WORK TO COMPLETE >>
Your reply should reproduce the data below without a single alteration, apart from dropping the images.

DATA UNDER STUDY >>

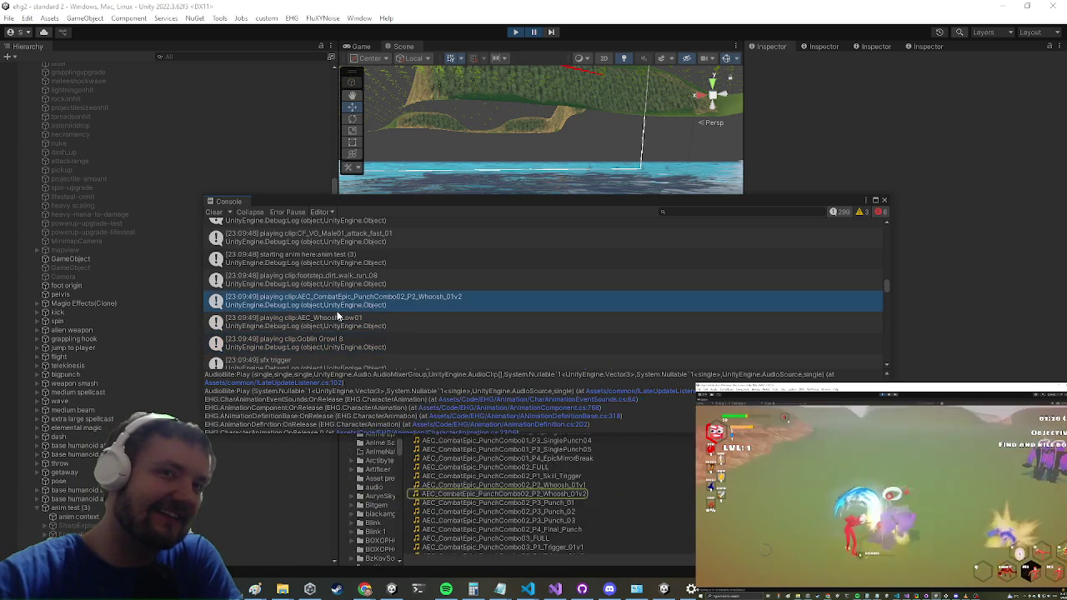
click(311, 339)
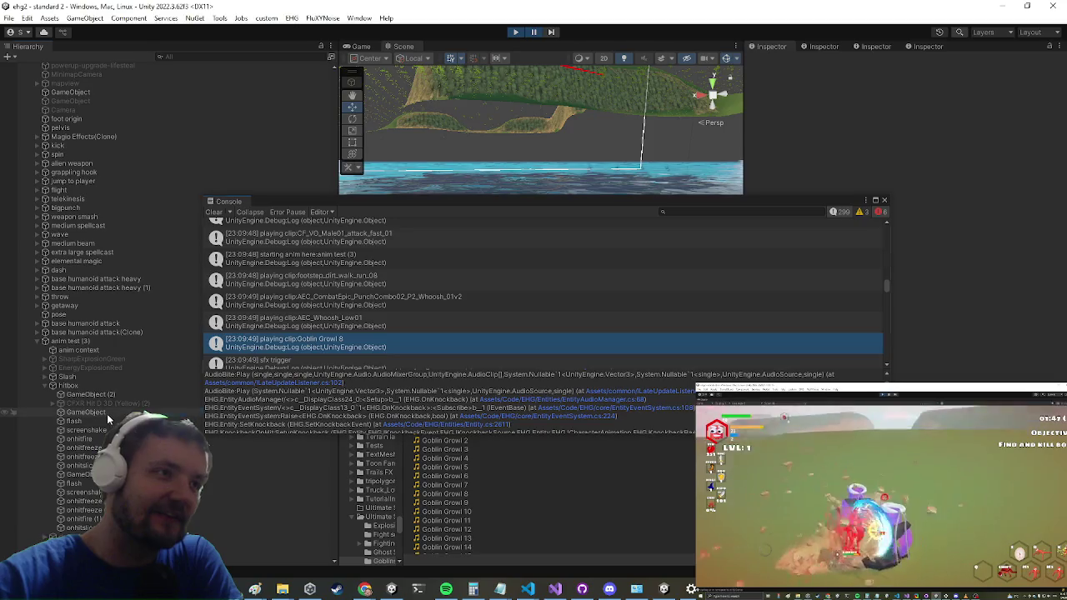
- Resize and move the Console, inspect GameObject (2) and onhitfreeze (2), then reselect Goblin Growl 8
mouse_move(584, 198)
mouse_down()
mouse_move(386, 260)
mouse_move(379, 290)
mouse_up()
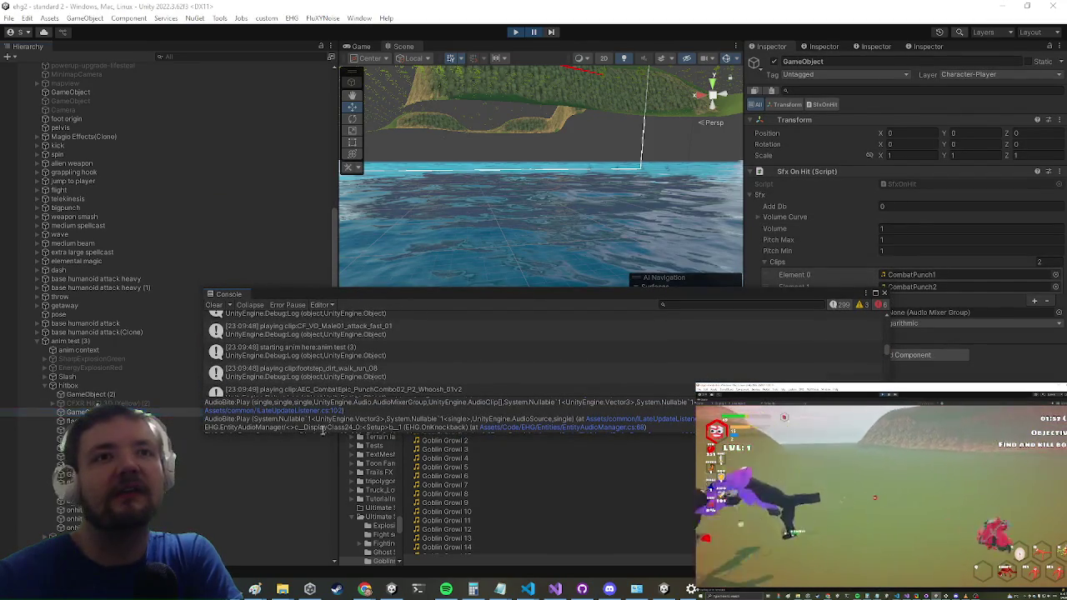
click(110, 396)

ANSWER TO THIS TASK >>
click(311, 339)
- Resize and move the Console, inspect GameObject (2) and onhitfreeze (2), then reselect Goblin Growl 8
mouse_move(584, 198)
mouse_down()
mouse_move(386, 260)
mouse_move(379, 290)
mouse_up()
click(110, 396)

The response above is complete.